(CINCINNATI) — The family of the toddler who fell into the gorilla enclosure at the Cincinnati Zoo said their child is “doing well” and thanked zookeepers who fatally shot an endangered gorilla in order to rescue the 3-year-old boy.
“Our child has had a checkup by his doctor and is still doing well. We continue to praise God for His grace and mercy, and to be thankful to the Cincinnati Zoo for their actions taken to protect our child,” the family said in a statement to ABC News Wednesday.

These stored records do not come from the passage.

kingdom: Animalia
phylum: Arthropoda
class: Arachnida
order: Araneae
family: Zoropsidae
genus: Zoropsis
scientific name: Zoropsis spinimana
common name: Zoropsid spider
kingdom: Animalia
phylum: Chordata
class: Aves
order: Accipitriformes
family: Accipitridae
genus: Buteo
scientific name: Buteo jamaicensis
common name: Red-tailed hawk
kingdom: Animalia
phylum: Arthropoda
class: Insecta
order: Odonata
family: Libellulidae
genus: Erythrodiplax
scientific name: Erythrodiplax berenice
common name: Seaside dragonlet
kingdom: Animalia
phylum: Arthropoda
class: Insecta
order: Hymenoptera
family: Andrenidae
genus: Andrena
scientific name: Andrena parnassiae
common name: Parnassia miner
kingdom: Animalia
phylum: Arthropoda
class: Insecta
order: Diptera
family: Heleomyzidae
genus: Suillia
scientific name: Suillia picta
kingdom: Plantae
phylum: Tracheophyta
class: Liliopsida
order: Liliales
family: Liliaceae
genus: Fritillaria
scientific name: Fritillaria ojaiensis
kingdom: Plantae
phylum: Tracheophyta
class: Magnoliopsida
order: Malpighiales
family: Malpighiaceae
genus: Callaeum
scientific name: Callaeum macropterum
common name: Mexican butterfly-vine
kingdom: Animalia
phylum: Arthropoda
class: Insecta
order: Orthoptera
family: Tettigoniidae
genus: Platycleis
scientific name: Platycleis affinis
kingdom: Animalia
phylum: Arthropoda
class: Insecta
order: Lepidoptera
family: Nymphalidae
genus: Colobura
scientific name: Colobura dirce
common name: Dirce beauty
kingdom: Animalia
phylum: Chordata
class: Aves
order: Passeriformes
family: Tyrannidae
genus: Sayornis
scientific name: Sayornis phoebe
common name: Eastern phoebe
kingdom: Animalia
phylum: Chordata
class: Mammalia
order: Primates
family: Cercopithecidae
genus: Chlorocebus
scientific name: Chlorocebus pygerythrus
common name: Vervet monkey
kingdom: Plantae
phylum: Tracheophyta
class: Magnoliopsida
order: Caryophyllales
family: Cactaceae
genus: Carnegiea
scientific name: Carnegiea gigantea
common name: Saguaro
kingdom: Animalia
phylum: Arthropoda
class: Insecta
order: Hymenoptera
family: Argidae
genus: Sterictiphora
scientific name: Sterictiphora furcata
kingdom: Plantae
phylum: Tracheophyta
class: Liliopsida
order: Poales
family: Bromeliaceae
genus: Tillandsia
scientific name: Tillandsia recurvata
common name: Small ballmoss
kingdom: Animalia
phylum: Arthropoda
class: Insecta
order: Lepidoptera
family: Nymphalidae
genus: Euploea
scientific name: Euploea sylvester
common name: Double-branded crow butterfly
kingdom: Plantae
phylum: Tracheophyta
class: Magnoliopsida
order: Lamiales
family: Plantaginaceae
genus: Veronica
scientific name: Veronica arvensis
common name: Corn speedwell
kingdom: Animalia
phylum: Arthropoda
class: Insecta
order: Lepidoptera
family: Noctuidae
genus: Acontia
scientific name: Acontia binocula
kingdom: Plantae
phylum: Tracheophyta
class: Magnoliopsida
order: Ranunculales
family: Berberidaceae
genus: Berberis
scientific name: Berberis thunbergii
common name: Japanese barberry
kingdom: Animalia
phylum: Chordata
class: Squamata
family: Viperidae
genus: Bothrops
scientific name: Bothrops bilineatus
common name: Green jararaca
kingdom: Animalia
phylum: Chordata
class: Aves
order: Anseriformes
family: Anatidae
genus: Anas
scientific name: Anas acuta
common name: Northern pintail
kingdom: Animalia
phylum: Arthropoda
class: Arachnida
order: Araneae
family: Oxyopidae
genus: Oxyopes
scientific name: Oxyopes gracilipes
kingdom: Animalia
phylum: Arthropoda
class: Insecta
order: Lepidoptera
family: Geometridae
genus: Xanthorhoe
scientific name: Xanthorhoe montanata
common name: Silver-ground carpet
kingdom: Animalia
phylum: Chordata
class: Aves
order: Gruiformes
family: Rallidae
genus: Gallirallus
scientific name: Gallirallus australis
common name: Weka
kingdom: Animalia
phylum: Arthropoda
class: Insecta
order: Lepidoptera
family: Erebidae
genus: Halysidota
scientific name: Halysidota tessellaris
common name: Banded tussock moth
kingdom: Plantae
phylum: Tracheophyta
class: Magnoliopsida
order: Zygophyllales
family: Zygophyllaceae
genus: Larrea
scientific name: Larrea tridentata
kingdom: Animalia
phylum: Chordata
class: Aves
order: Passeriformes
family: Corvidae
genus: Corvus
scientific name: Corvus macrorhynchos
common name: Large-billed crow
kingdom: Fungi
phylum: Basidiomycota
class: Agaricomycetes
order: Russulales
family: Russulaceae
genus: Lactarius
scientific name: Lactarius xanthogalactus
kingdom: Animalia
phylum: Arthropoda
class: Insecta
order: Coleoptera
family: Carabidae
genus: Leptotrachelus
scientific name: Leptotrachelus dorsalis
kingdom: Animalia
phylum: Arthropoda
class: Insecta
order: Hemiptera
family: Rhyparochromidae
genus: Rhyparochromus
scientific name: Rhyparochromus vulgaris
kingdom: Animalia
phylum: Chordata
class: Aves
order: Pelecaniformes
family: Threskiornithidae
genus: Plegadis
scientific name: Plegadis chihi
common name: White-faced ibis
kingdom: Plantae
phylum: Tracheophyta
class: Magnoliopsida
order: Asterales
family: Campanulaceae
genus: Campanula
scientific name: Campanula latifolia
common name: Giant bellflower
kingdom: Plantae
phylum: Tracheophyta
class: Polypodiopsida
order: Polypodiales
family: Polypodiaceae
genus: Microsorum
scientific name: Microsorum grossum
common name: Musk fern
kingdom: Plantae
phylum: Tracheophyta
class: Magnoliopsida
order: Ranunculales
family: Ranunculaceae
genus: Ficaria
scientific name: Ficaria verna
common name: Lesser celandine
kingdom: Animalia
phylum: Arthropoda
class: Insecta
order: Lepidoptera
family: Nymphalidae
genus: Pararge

The boy fell 15 feet into about 18 inches of water in the animal’s enclosure after crawling over a stainless steel barrier Saturday. Harambe, a 17-year-old silverback gorilla, was “six times stronger than a man” and acting “erratically” when he was shot and killed with the young child between his legs, said Thane Maynard, the director of the Cincinnati Zoo and Botanical Garden.
The family, which continues to decline all interview and meeting requests, said those who wish to offer them gifts should instead donate to the Cincinnati Zoo in memory of the 450-pound gorilla, who was nicknamed Handsome Harambe by zookeepers for his good looks.
“We are also very appreciative for the expressions of concern and support that have been sent to us. Some have offered money to the family, which we do not want and will not accept. If anyone wishes to make a gift, we recommend a donation to the Cincinnati Zoo in Harambe’s name,” the family said in a statement to ABC News Wednesday.
The incident has struck national outrage from animal rights activists as well as citizens concerned about zoo safety. Prosecutors from Hamilton County, Ohio, said the Cincinnati Police Department will look into the incident for possible criminal charges.
“The incident at the Cincinnati Zoo involving the young child who fell into the gorilla enclosure is under investigation by the Cincinnati Police Department,” Hamilton County Prosecutor Joseph T. Deters said in a statement Tuesday. “Once their investigation is concluded, they will confer with our office on possible criminal charges. When the investigation and review are complete, we will update the media.”
In a later statement, the police department said that its review “is only regarding the actions of the parents-family that led up to the incident and not related to the operation or safety of the Cincinnati Zoo.”
The Association of Zoos and Aquariums said it will also conduct a probe into the shooting death of Harambe. The AZA will request a report from the zoo, which will be reviewed by the accreditation commission, spokesman Rob Vernon said.
The Cincinnati Zoo and Botanical Gardens did not immediately respond to ABC News’ request for comment.